Learning-ready Dataset and Python Codes for Training a Battery Degradation Neural Network Model

Dataset, by Cunzhi Zhao, Jan 25, 2023.

Battery Degradation Neural Network

This resource page includes the dataset used to train a battery degradation neural network model, as well as the associated python code.

File Description

  • ‘DNN.py’ is designed to train a deep neural network model to predict the battery degradation value.
  • ‘BatteryData_Sample.xlsx’ is a sample battery data that collected processed from matlab. which is also the input for the ‘readtestdata_size.py’
  • ‘readtestdata_size.py’ is designed to process the data from the excel and pack the data into x_sample,y_sample,x_test,y_test.
  • ‘x_sample.npy, y_sample.npy, x_test.npy, y_test.npy’ are the tranining datas already attached. Normally it is the output of ‘readtestdata_size.py’

Environment (Python packages)

  • torch
  • numpy
  • matplotlib
  • os

Note the if you have a cuda supported GPU, we highly suggest you to install the cuda package to speed the training process. https://pytorch.org/get-started/locally/

In our case, the training time is reduced by six times than non-cuda involved traning.
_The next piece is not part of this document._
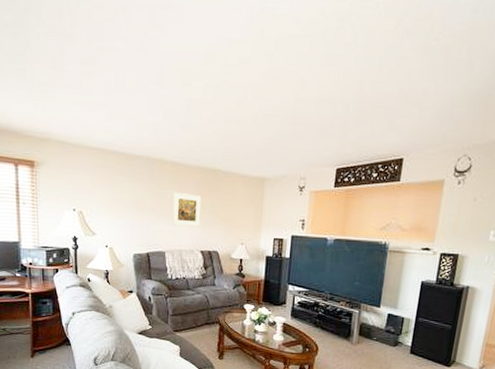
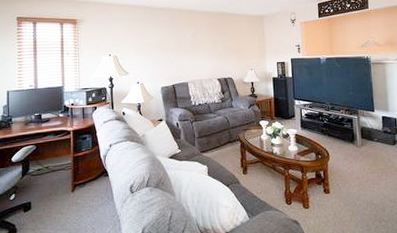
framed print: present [173,191,202,227] -> none [191,33,215,60]

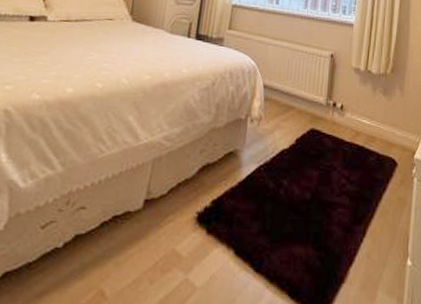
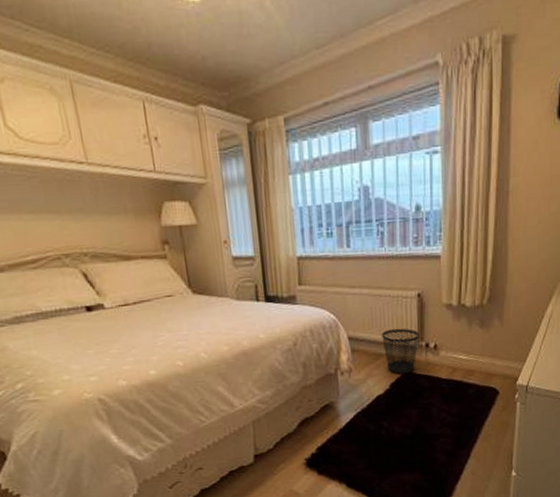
wastebasket: none [294,83,329,131] -> present [381,328,420,374]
The code is comaptiable with both GPU training and CPU traing (non-cuda).

Input Parameters:

  • file = ‘xxxxxxxxx.xlsx’
  • sample_num = how many battery aging tests for training dataset.
  • cycle_num = how many cycles for each aging tests.
  • feature_num = number of input features
  • test_num = how many battery aging tests for testing dataset
  • seq_length = cycle_num
  • BATCH_SIZE = trainig batch size
  • epoches = traning epoches
  • training_num = total number of traning data cell
  • validation_num = total number of validation data cell

Citation:

If you use these codes for your work, please cite the following paper:

Cunzhi Zhao and Xingpeng Li, “Microgrid Optimal Energy Scheduling Considering Neural Network based Battery Degradation”, IEEE Transactions on Power Systems, early access, Jan. 2023.
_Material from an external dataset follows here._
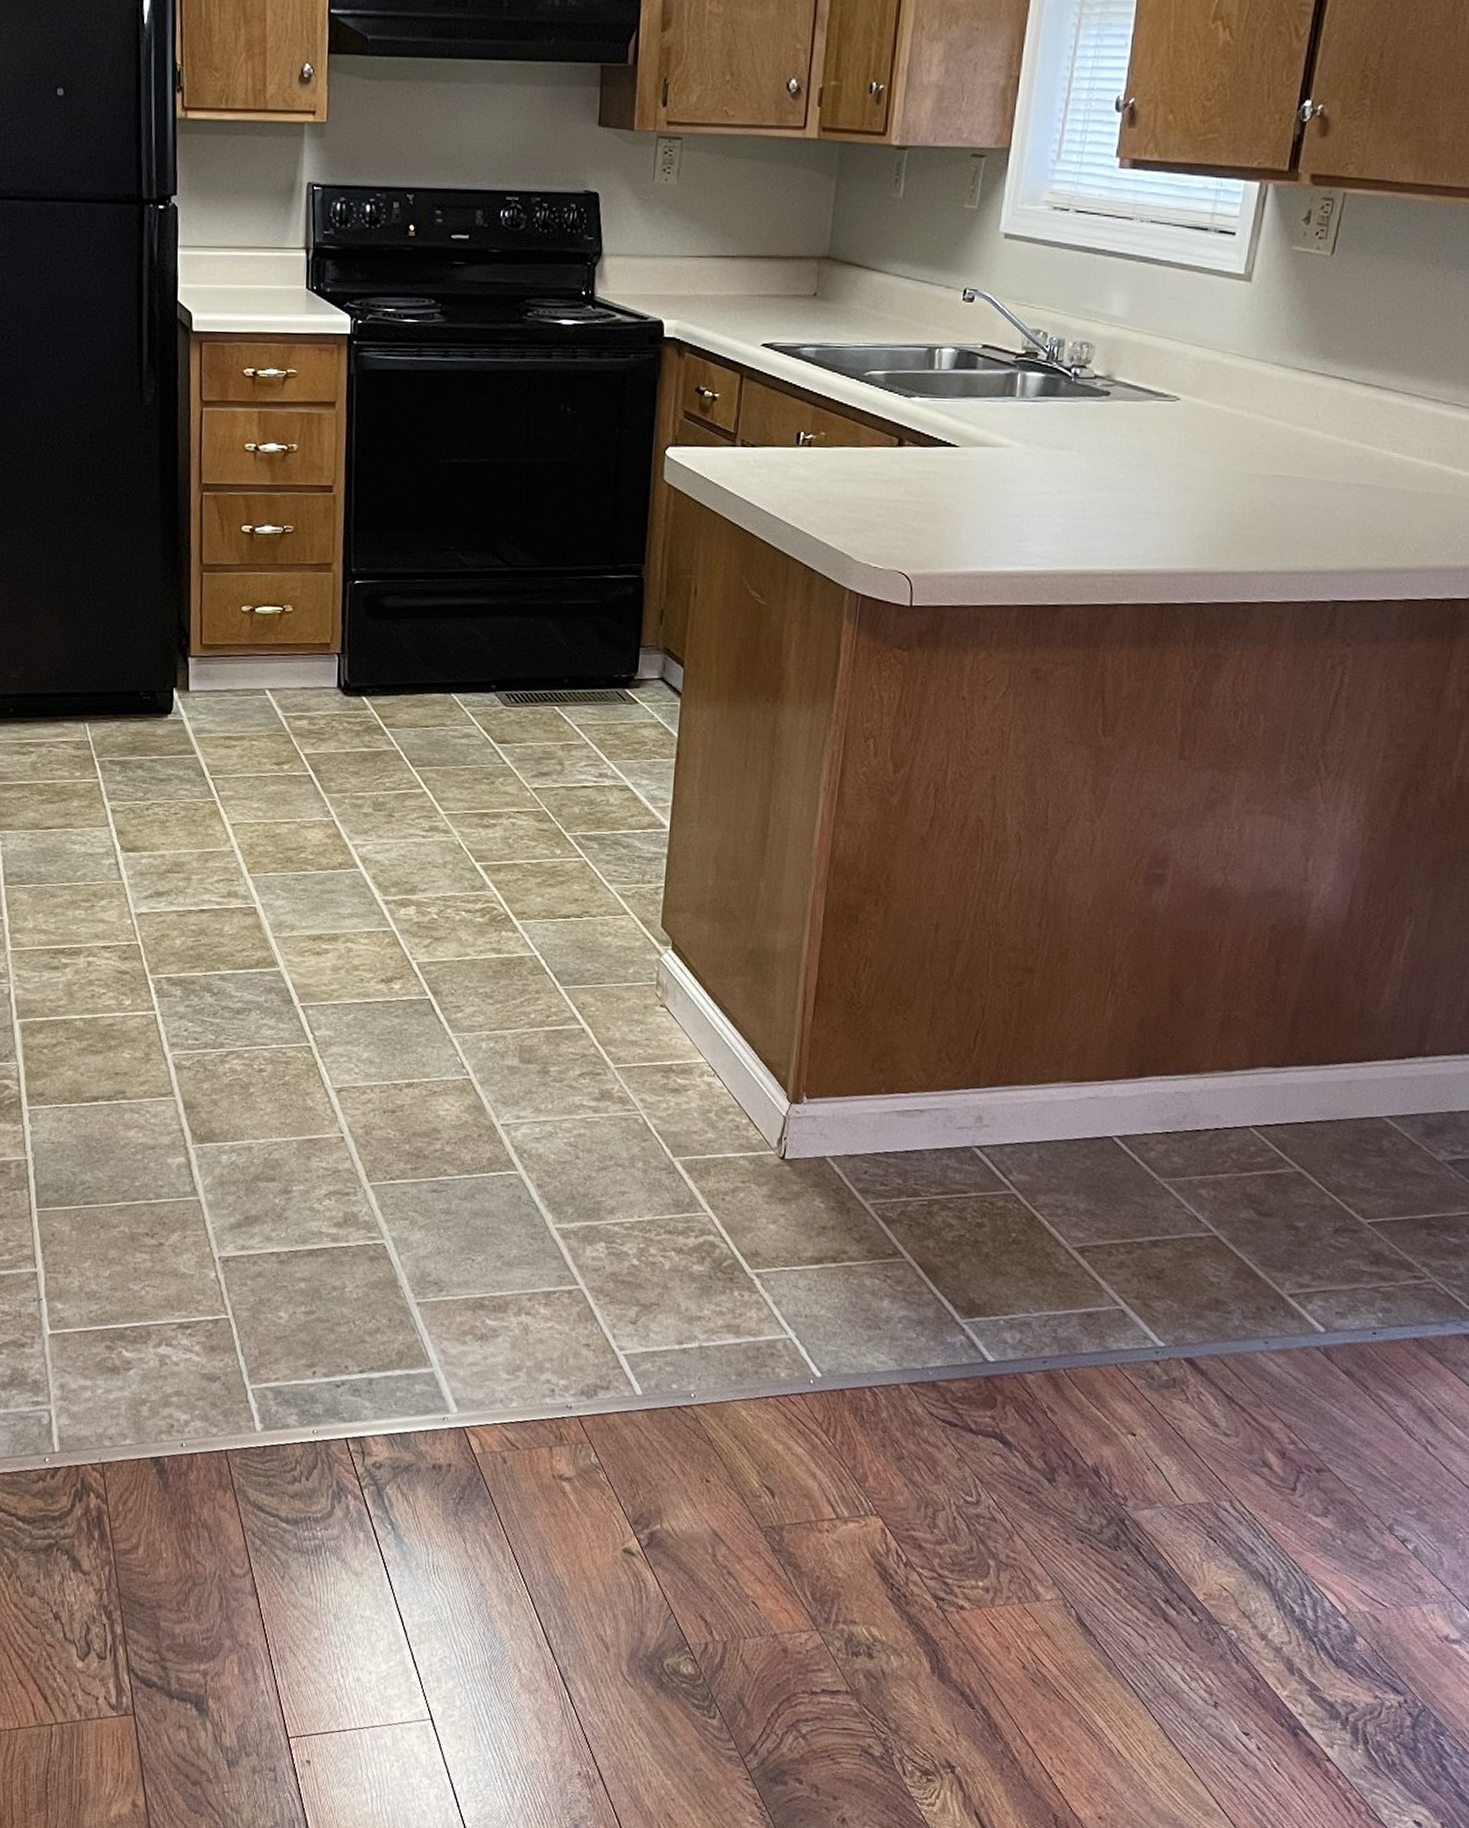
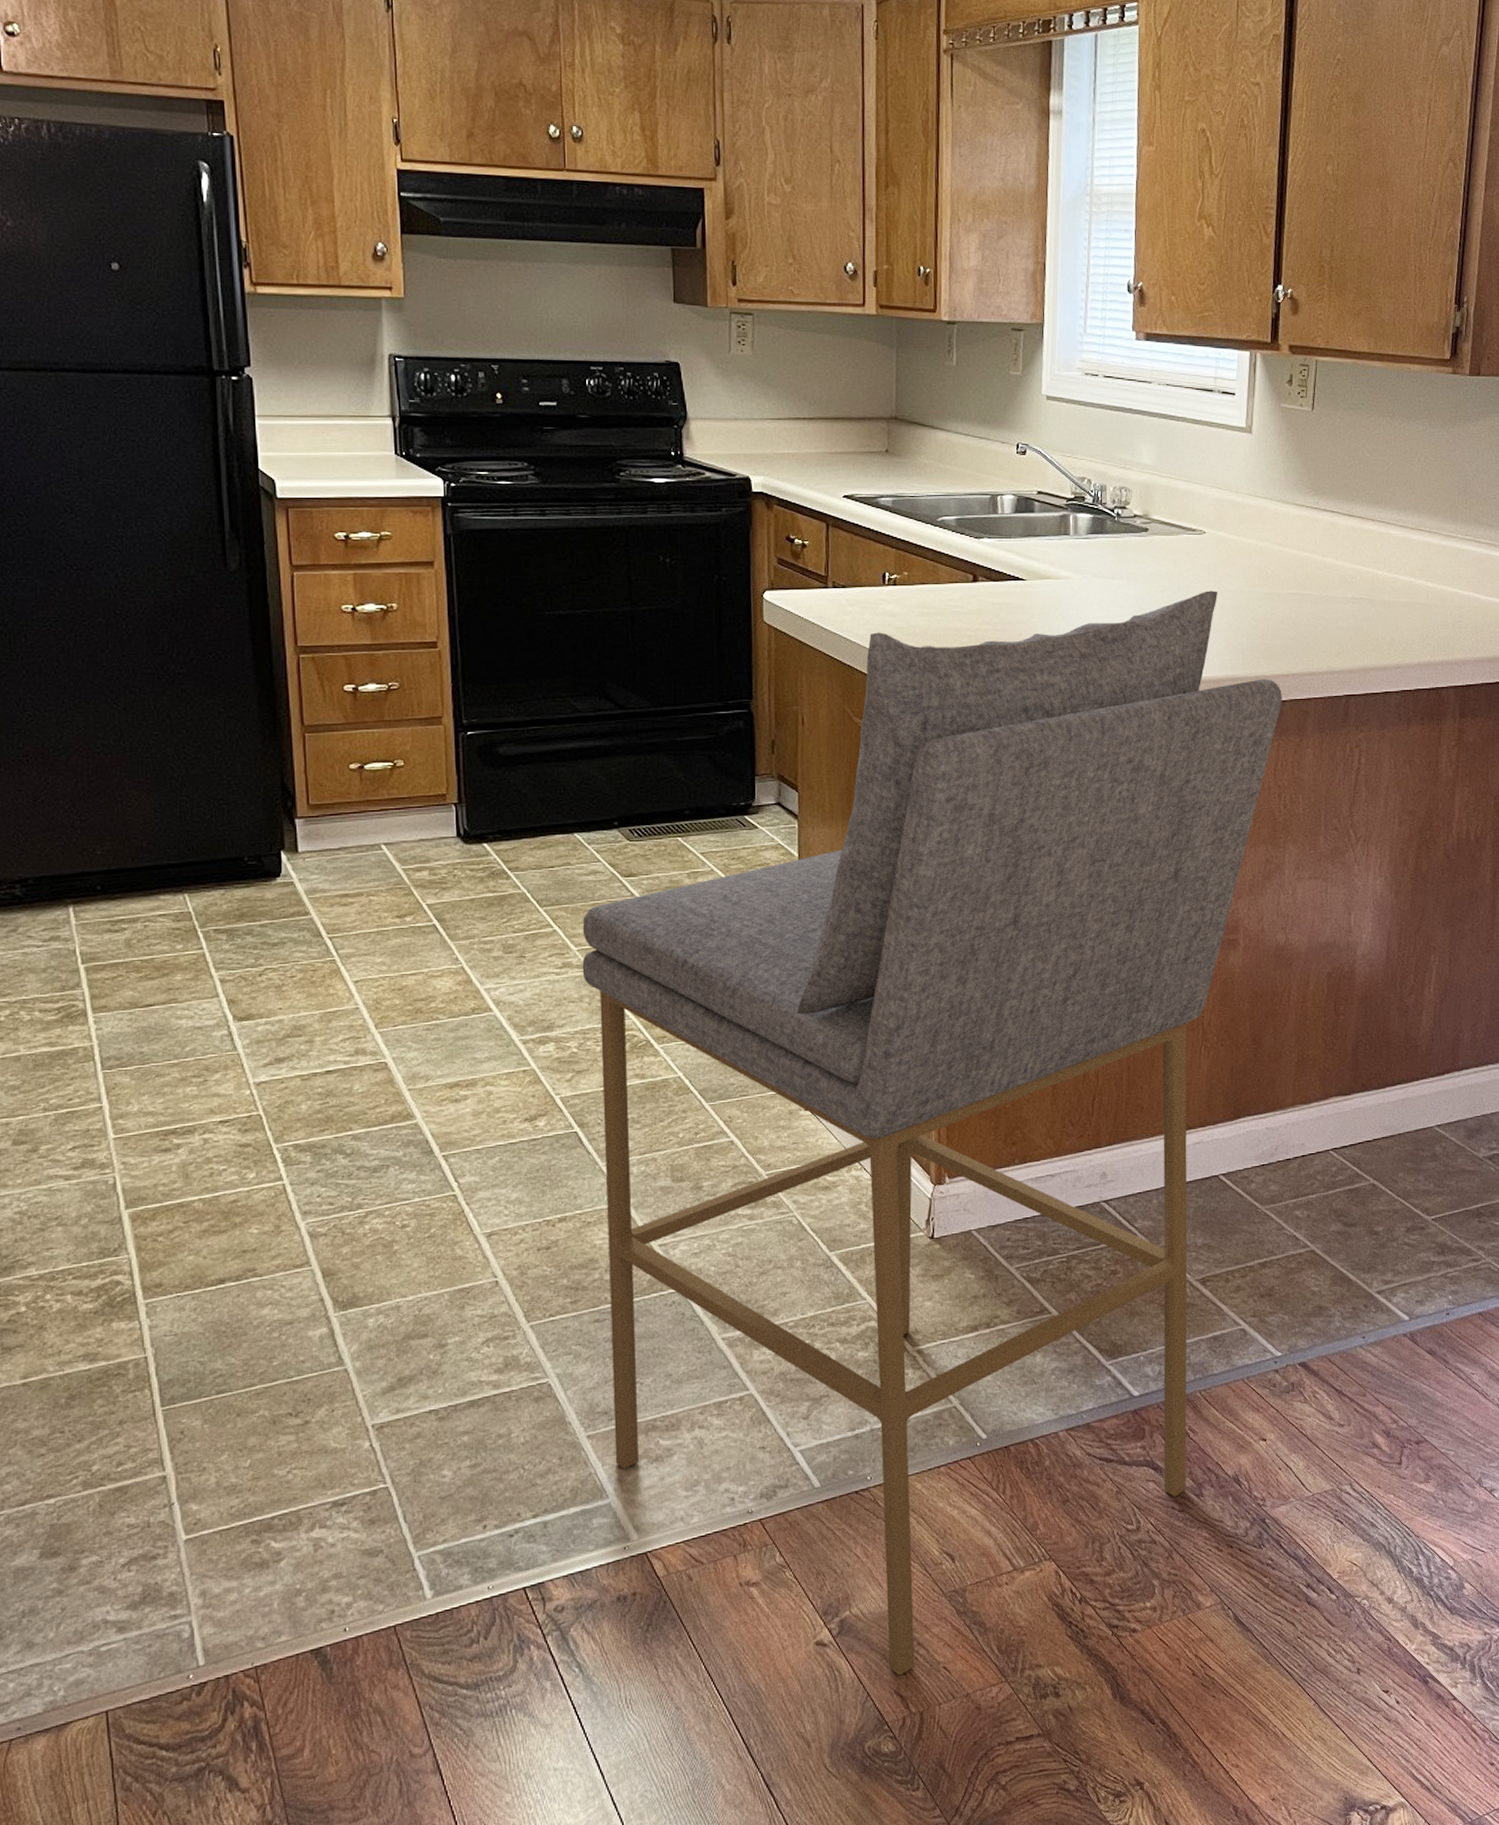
bar stool: none [441,468,1253,1601] -> present [582,590,1282,1676]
Paper website: https://rpglab.github.io/papers/CunzhiZhao-NNBD-MDS/

Contributions:

Cunzhi Zhao developed this program. Xingpeng Li supervised this work.

Contact:

If you need any techinical support, please feel free to reach out to Cunzhi Zhao at czhao20@uh.edu.
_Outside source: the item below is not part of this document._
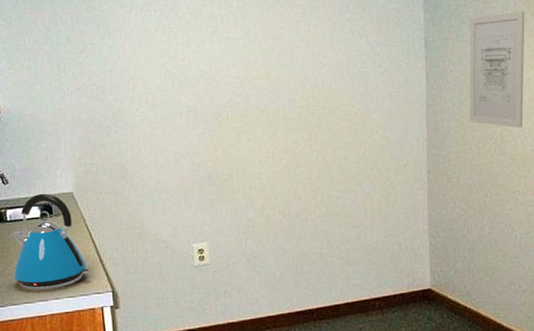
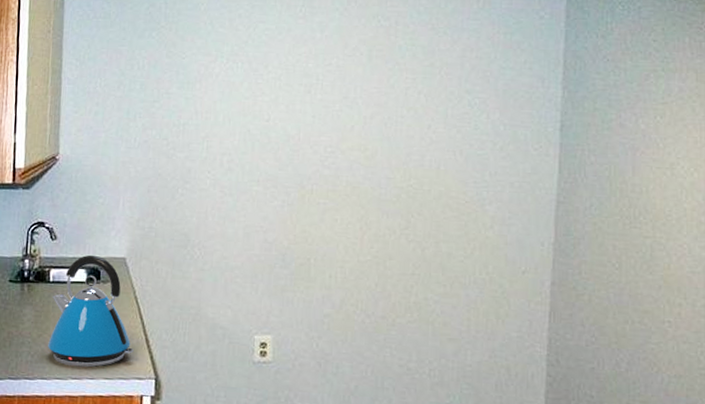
wall art: present [469,11,525,128] -> none [611,99,692,243]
For collaboration, please contact Dr. Xingpeng Li at xli83@central.uh.edu.

Website: https://rpglab.github.io/

License:

This work is licensed under the terms of the Creative Commons Attribution 4.0 (CC BY 4.0) license.

Disclaimer:

The author doesn’t make any warranty for the accuracy, completeness, or usefulness of any information disclosed and the author assumes no liability or responsibility for any errors or omissions for the information (data/code/results etc) disclosed.